Estate planning professionals, especially lawyers, get a lot of questions throughout the estate planning process. One of the most common questions they get deals with the differences between a will and a trust. Before you can ask for a will or a trust, it is probably a good idea to understand what they are and why they are different.
The first difference between these two estate planning tools is that a will is a piece of paper, while a trust is a legal entity, much in the same way a corporation is a legal entity. A will is not powerless, but it is not its own entity. A will is basically a set of instructions the court uses to administer your last wishes. A trust is not based as much on your last wishes, and its more involved with management of property than distribution.

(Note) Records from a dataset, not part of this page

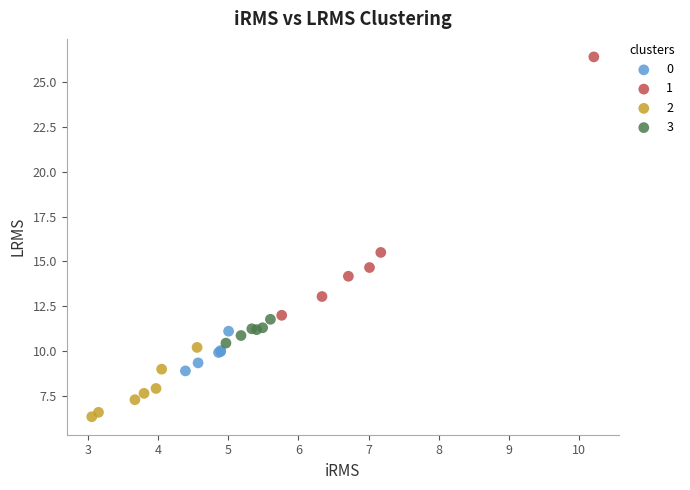

Which series reaches the minimum Y coordinate?

2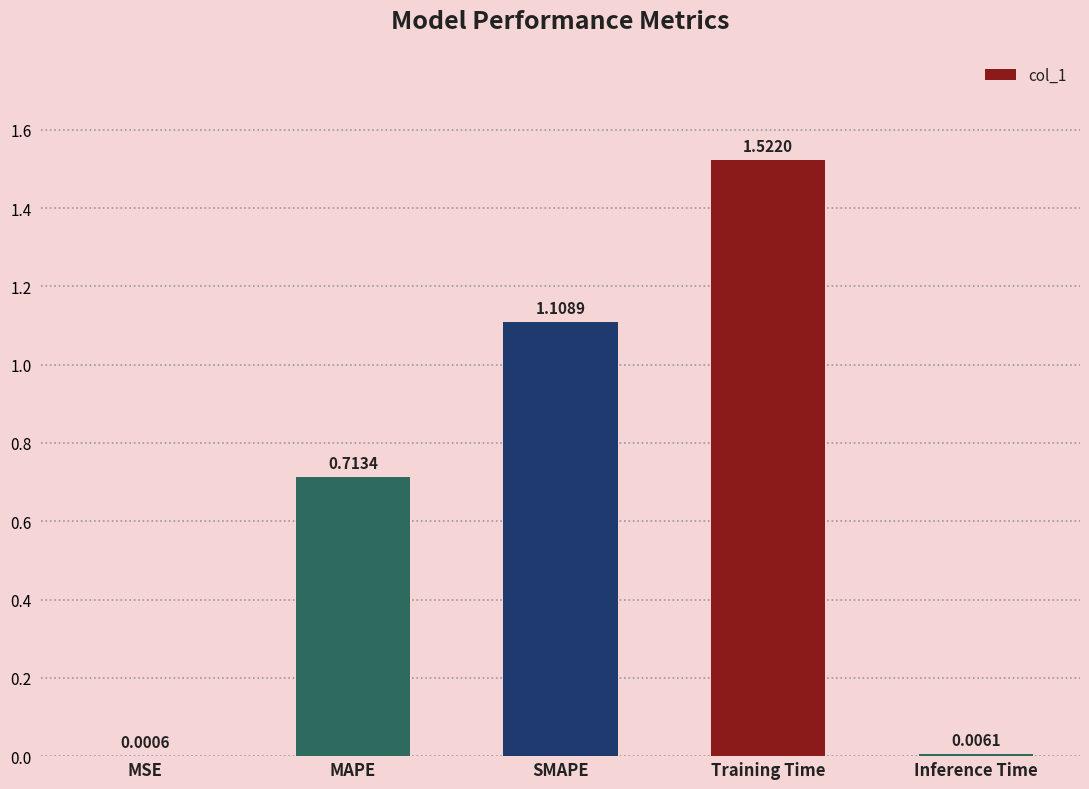

What is the sum of all values?

3.4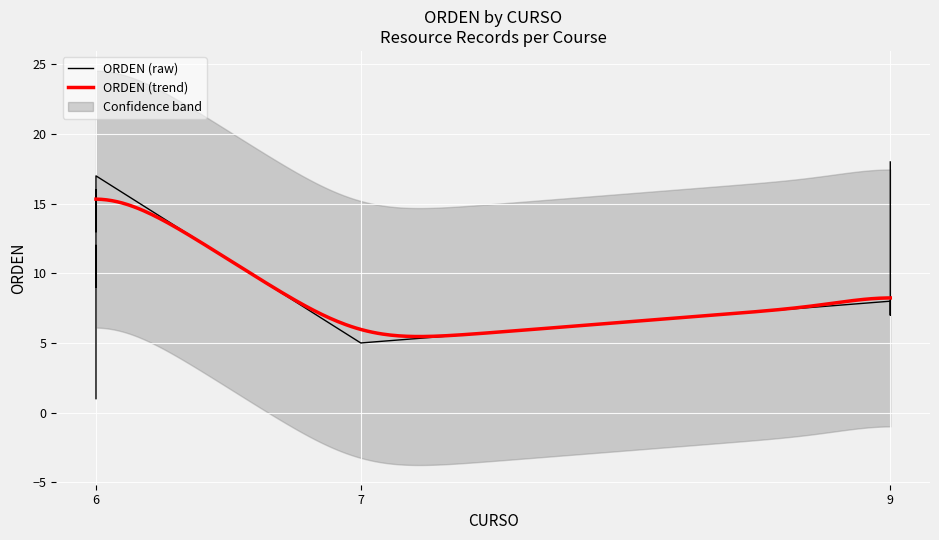

True or false: the data shows 8 at 7.

False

The only time a will is enacted is after the subject of the will has passed on. Prior to the death of the subject, a will has no power over any property distribution and it cannot be used to determine property ownership.
A trust takes effect the moment it is signed into existence. There is property that is moved into a trust that the trustee can transfer ownership of whenever they want. A trust can also be used to set up charitable funds during the subject's lifetime, and it can also be used to dictate business decisions and property distributions many years after the trustee has passed on.
A will is used to transfer property that is owned by the deceased. A will can only designate property distribution as it applies to the deceased, and it cannot dictate any other property ownership changes.
When a trust is created, property is transferred into the trust from anyone who decides to transfer it. Once a property is transferred into the trust, the trust as a legal entity owns that property can can transfer it to whomever it wants. A trust cannot say that it transfers all of the property of the deceased trustee to someone else because it is not a will. A trust can only transfer that property which it owns.
A will has to pass through probate before it is approved and acted upon. If the court finds anything wrong with the will, then the deceased's final wishes may not be honored.
A trust does not have to go through a probate process, which means that a trust does not have to take on the extra fees of a probate court and is a much faster solution. If you are looking for a way to get your assets transferred to loved ones without paying for a probate court and waiting months for everything to be finalized, then you need a trust.
A trust and a will are both powerful tools in the estate planning world, but they are very different. With a trust, you are creating an entity that can take on any property and distribute property as it sees fit. With a will, you are creating a set of instructions for a probate court for transferring ownership of your property after you have passed away. Only your attorney can give you the right answers when it comes to deciding between a trust and a will.
A trust is a legal arrangement that distributes assets to heirs after the trust owner has passed on. The primary reason people use trusts is to try and avoid the hassles and costs that come with going through probate.
Before you decide to utilize a trust, there are some basic facts that you need to understand. While a trust can be a good method for accelerating the process in getting your heirs their inheritance, there are some elements of a trust that you should understand before you get involved in one.
A trust is a great way to handle the distribution of your wealth after you have passed on, but it is limited in the other types of arrangements you may need to make. If you have a child with special needs, then you will need a will to outline what is to be done with that child when you pass on.
A will is the best way to make sure that your final wishes are honored, beyond taking care of the financial needs of your estate. While a trust can be more efficient than a will in some estate planning areas, a will is still an important tool to use.
When a will is filed or read in probate, the terms of that will are often made public. With a trust, the information regarding the inner-workings of the trust are usually kept private. One of the exceptions is if someone challenges the trust and the trust must be revealed to the court. But if you want to decrease the chances that your final financial arrangements will be kept private, then you may want to consider a trust.
A trust allows you to compound the protection offered by the FDIC on your bank accounts. Under normal circumstances, you are offered $250,000 in protection on a bank account in the event that the bank may fail. But for the people who have more than that in the bank, the chances of losing most of their money before they pass away remain real.
With a trust, your first five beneficiaries are each given the $250,000 bank account protection for a total of $1.25 million in federal insurance. The protection for six or more beneficiaries varies depending on the situation, so it is a good idea to have your attorney talk to the FDIC to see what would happen to your six or more beneficiaries.
In most cases, anything with a beneficiary on it such as a life insurance policy or a retirement account will get paid to the beneficiary without needing to go through probate. This means that you do not need to include these types of beneficiary arrangements in your trust.
When you decide to get involved in estate planning, it is important to hire the services of an experienced professional. There are several tools that can be used to get you the results you want when planning your estate, but only an expert knows how to use those tools to your advantage. Spend some time with your lawyer and understand how a trust could be a better way to get your money through probate and to the people who need it after you have passed on.